Ecco perché l’oro non è più oggetto dei miei consigli di investimento

Nel 1933 Hoover, il presidente uscente degli Stati Uniti, disse al presidente entrante Roosevelt: “Abbiamo l’oro perché non possiamo avere completa fiducia nei nostri governi”.

L’oro ha sempre esercitato il suo fascino sugli uomini.

L’oro ha deciso il destino di re ed imperatori. Già ai tempi di Augusto l’oro era la moneta universale e il modo più semplice per trasmettere la ricchezza di padre in figlio.

Ancora oggi insieme ad altri metalli e pietre preziose è sinonimo di ricchezza.

L’oro è uno dei pochi metalli che non ha paura del tempo.

È chimicamente inerte, significa che resiste ad acidi e agenti atmosferici mantenendo sempre la sua lucentezza. Al Museo Egizio del Cairo è conservato un dente d’oro di 4.500 anni che si dice sia in “condizioni sufficientemente buone per essere impiantato nella bocca di qualcuno”.

Chi legge le mie “Curiosità” ben sa di quante volte negli ultimi anni ho consigliato l’acquisto.

Il grande investitore di origine ungherese George Soros, noto ai più per il suo attacco speculativo alla lira e alla sterlina nel 1992, ha sempre predicato che una percentuale tra il 5% e il 10% del portafoglio di un investitore deve sempre essere investita in oro.

Circa una anno fa ipotizzai che arrivasse a valere 6.000 dollari l’oncia. Non ci sono andato lontano. Può farcela. Tuttavia…

Quando osservo il grafico dell’andamento dell’oro negli ultimi 30 anni mi sento vecchio. Io c’ero.

Sulla base della mia esperienza vorrei ora sfatare 2 miti:

– MITO N.1, l’oro batte i listini azionari. FALSO

Nel 2025 il metallo è balzato del 64%, registrando il maggiore guadagno annuo dal 1979 e infrangendo numerosi record grazie alla domanda di beni rifugio, all’allentamento della politica monetaria statunitense, ai solidi acquisti delle banche centrali e agli afflussi record nei fondi (in particolare ETF) soprattutto dovuti ai piccolo risparmiatori di tutto il mondo. ma è una eccezione, non la regola. Negli ultimi 50 anni l’indice azionario mondiale ha guadagnato il 24.000%, mentre l’oro solamente il 3.100%;

– MITO N. 2, l’oro è un bene rifugio. FALSO.

Il suo prezzo è tutt’altro che stabile. L’oro nel tempo ha attraversato fasi di guadagni incredibili, storni altrettanto significativi (tra il 40 e il 60% di perdita) e poi lunghissimi periodi di “digestione”. Ne volete degli esempi?

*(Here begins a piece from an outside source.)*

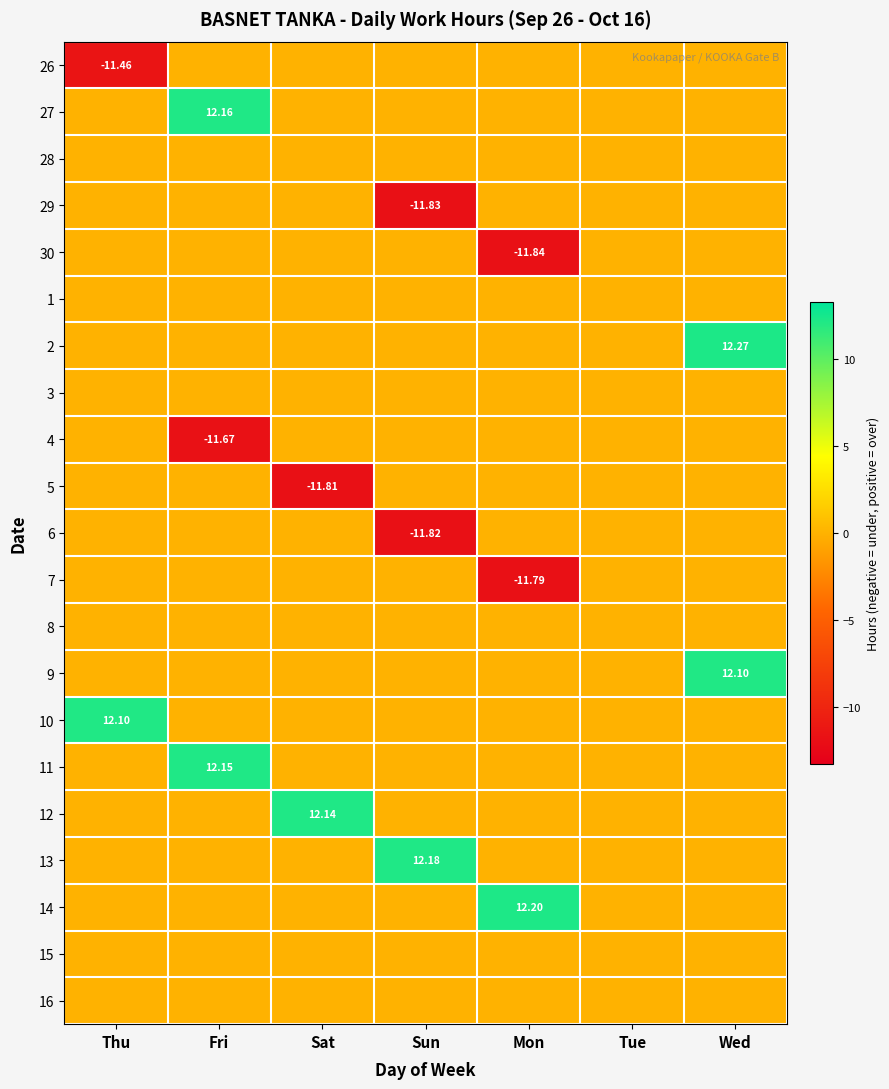

What is the average value of the 9 series?

1.7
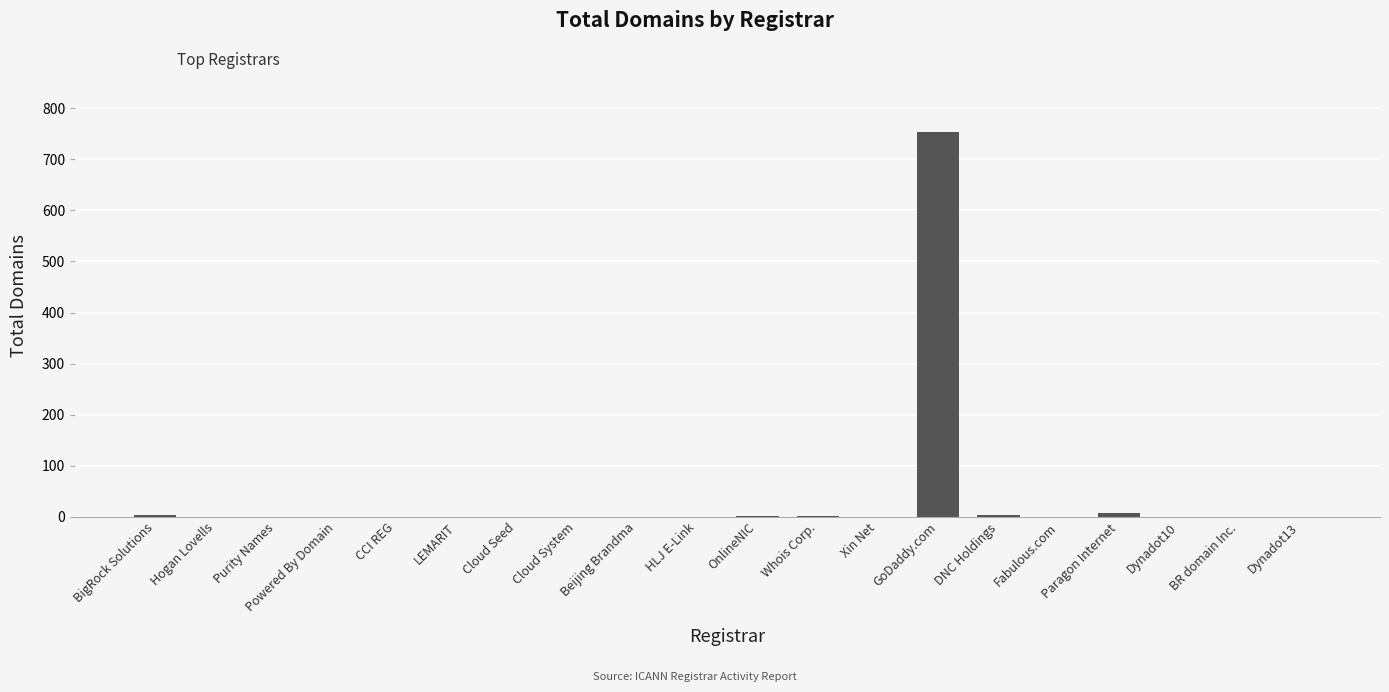

What is the maximum value shown in the chart?

754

– nel 1980 l’oro quotava 850 USD. Poi crollò e recuperò solo nel 2008, ben 28 anni dopo;

– durante il 1991 perse il 63,84%;

– nel 2012 valeva 1.384,73 USD e crollò del 37% per recuperare solo nel 2019;

– durante il 2018 perse il 43,06%

– nel primo trimestre del 2021 il prezzo dell’oro era precipitato del 15%, da 2.000 a 1.700 dollari/oncia, e nello stesso periodo del 2022 di circa il 20% da 2.000 a poco più di 1.600 dollari per oncia.

– in questi giorni precipita rapidamente da 5.626 dollari per oncia a 4.669 (-17%) dopo la nomina di Kevin Warsh come nuovo numero uno della Banca centrale americana.

L’oro quindi continua a brillare. Per guadagnare con l’oro tuttavia è necessario avere tempismo.

Non sto cercando ci criticare, chi davvero è in grado di farlo?

Dico solo che l’investimento nell’oro va affrontato come ogni altro investimento, e per prima cosa affidiamoci a dei professionisti.

Chi ha guadagnato festeggi, tuttavia la fortuna non è una strategia di investimento.

Per cui io ora smetto di considerare l’oro uno strumento per investire. Stop. Per me l’oro oggi è solo speculazione, non ha più uno scopo funzionale d’investimento.

Concludo con uno spunto fiscale: se avete oro e state guadagnando molto quando venderete pagherete il 26% di imposte sulla plusvalenza. Se avete minus da compensare su titoli e non sapete come fare… chiamatemi.

L’oro non è tutto, c’è anche il platino.”